What setup would I need to achieve lossless sound?

Compared to Bluetooth, my Airplay 2 setup above sounds way better but perhaps it can be even better.

Badge +20

Today… you need a Mac lap / desktop as the Apple Music App sends a bit perfect stream via Airplay 2 once the system wide Airplay setting have been set.

 

Tomorrow… hopefully that will come very soon but for the moment I would not actually bother as lossy AAC sounds identical to CD for pretty much everybody and even Apple did a poll / test internally and staff could not tell the difference.

Thanks @Belly M.

Now I have:

Internet ↔ iPhone 12 hotspot ↔ tethering via Lightening - USB-C cable ↔ MacBook Apple M1 Pro running the Apple Music app ↔ Airplay2 to Roam.

Sounds great - considering that I am only using one Roam.

Today… you need a Mac lap / desktop as the Apple Music App sends a bit perfect stream via Airplay 2 once the system wide Airplay setting have been set.

 

Tomorrow… hopefully that will come very soon but for the moment I would not actually bother as lossy AAC sounds identical to CD for pretty much everybody and even Apple did a poll / test internally and staff could not tell the difference.

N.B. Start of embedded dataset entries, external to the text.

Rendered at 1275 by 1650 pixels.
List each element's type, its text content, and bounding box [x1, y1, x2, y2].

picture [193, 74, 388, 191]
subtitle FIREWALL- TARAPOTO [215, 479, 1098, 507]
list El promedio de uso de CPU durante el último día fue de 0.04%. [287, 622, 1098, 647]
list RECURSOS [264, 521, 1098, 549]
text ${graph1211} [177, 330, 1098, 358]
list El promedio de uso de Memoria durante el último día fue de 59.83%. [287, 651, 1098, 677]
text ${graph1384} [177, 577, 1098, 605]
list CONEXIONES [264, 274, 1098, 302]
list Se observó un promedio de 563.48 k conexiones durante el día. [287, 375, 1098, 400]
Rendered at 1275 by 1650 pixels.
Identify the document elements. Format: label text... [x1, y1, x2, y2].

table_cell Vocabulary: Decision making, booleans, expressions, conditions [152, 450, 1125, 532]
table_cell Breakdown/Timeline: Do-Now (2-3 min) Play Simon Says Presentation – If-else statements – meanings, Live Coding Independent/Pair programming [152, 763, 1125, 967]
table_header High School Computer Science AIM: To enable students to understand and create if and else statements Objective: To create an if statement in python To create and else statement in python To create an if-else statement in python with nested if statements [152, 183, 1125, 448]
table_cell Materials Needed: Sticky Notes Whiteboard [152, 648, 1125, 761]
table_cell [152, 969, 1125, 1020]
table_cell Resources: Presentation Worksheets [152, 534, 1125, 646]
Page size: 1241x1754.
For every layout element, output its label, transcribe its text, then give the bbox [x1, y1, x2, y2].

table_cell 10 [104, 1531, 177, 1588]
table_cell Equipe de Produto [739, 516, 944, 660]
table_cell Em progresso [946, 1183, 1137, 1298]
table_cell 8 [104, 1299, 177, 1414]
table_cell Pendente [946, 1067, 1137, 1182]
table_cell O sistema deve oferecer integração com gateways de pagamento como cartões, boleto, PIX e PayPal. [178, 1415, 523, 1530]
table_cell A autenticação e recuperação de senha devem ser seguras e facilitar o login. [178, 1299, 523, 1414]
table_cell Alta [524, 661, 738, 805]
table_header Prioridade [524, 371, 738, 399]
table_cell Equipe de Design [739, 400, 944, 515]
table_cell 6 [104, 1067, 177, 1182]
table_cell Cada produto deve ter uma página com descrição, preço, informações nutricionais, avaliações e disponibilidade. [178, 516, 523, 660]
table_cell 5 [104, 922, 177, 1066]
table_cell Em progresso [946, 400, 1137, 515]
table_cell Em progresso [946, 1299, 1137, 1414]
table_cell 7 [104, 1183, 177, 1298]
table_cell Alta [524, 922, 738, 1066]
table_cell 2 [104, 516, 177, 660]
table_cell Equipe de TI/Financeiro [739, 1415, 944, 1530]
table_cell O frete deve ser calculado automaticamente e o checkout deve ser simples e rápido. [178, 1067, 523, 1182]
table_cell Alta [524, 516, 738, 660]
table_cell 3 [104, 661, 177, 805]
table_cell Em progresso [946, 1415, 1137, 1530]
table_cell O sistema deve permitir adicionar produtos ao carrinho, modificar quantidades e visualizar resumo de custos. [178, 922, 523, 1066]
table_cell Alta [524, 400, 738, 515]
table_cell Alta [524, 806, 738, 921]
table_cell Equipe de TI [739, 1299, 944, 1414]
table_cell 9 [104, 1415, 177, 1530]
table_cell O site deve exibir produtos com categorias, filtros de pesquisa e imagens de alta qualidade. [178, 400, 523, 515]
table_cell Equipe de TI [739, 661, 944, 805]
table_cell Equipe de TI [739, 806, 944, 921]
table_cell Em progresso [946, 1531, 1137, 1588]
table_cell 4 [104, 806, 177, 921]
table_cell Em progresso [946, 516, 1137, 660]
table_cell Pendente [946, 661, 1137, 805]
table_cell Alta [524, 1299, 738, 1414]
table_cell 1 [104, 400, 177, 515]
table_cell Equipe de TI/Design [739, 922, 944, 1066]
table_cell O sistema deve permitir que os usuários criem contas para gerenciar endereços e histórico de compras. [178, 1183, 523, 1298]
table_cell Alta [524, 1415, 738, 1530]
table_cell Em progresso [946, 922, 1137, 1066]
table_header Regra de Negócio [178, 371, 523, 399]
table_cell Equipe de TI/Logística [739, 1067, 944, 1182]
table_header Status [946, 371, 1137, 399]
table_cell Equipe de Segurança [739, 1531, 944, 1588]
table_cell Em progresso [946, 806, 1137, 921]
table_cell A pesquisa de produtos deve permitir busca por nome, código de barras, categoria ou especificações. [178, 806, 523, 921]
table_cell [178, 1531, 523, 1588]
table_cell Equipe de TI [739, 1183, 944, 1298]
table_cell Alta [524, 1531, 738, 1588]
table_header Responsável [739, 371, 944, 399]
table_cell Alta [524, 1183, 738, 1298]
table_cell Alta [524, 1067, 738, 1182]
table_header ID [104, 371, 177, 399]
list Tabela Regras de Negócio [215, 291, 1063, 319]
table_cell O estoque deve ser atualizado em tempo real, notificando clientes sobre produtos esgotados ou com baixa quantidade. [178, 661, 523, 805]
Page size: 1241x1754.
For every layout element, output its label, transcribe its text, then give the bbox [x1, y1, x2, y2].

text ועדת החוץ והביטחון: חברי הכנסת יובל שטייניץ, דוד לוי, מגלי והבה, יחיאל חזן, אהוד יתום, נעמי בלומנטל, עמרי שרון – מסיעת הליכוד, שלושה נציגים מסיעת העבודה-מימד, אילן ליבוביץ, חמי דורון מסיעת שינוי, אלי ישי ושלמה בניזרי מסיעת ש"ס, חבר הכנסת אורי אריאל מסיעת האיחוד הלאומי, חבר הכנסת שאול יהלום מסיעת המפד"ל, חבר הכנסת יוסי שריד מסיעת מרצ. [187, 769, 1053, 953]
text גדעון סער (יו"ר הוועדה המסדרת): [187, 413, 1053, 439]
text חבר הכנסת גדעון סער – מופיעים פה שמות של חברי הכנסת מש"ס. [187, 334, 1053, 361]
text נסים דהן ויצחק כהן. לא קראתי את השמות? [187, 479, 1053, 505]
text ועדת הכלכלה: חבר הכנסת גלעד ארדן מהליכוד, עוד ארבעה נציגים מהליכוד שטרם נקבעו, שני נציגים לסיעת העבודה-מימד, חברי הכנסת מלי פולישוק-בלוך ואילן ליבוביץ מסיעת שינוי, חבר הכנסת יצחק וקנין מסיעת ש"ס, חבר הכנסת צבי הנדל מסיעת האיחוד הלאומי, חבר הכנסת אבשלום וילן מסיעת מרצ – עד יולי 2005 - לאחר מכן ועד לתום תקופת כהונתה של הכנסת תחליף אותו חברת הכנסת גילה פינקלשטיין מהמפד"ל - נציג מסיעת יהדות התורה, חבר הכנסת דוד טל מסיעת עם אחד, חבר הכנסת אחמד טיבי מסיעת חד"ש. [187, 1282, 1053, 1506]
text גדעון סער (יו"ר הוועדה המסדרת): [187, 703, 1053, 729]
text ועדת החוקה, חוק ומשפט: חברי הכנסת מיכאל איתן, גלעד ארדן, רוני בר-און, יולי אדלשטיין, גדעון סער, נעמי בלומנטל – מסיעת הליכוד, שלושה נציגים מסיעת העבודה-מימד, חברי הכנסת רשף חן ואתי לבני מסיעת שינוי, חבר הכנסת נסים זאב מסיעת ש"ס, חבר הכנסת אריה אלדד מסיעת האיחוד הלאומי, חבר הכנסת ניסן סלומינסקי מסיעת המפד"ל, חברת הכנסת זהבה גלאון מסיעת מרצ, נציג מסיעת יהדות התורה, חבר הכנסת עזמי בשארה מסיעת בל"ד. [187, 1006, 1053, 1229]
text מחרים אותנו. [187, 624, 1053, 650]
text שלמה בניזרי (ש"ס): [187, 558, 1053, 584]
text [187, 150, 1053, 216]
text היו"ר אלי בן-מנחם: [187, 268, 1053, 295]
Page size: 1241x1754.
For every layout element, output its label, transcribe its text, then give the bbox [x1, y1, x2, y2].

Airplay 2 in my experience still downgrades Apple Music to AAC when using a pair of fives, even through the MacBook has the proper volume settings. as far as the lossless vs lossy audio, all the tests about you can’t hear a difference etc is silly, the idea is if you pay for something in a certain format, are you getting what you pay for. Lossless is a better concept than lossy. If you pay for it and the technology should allow for it, it shouldn’t be this difficult. Also, if you like the idea of listening to what was amazingly created, then lossless shouldn’t even be a question.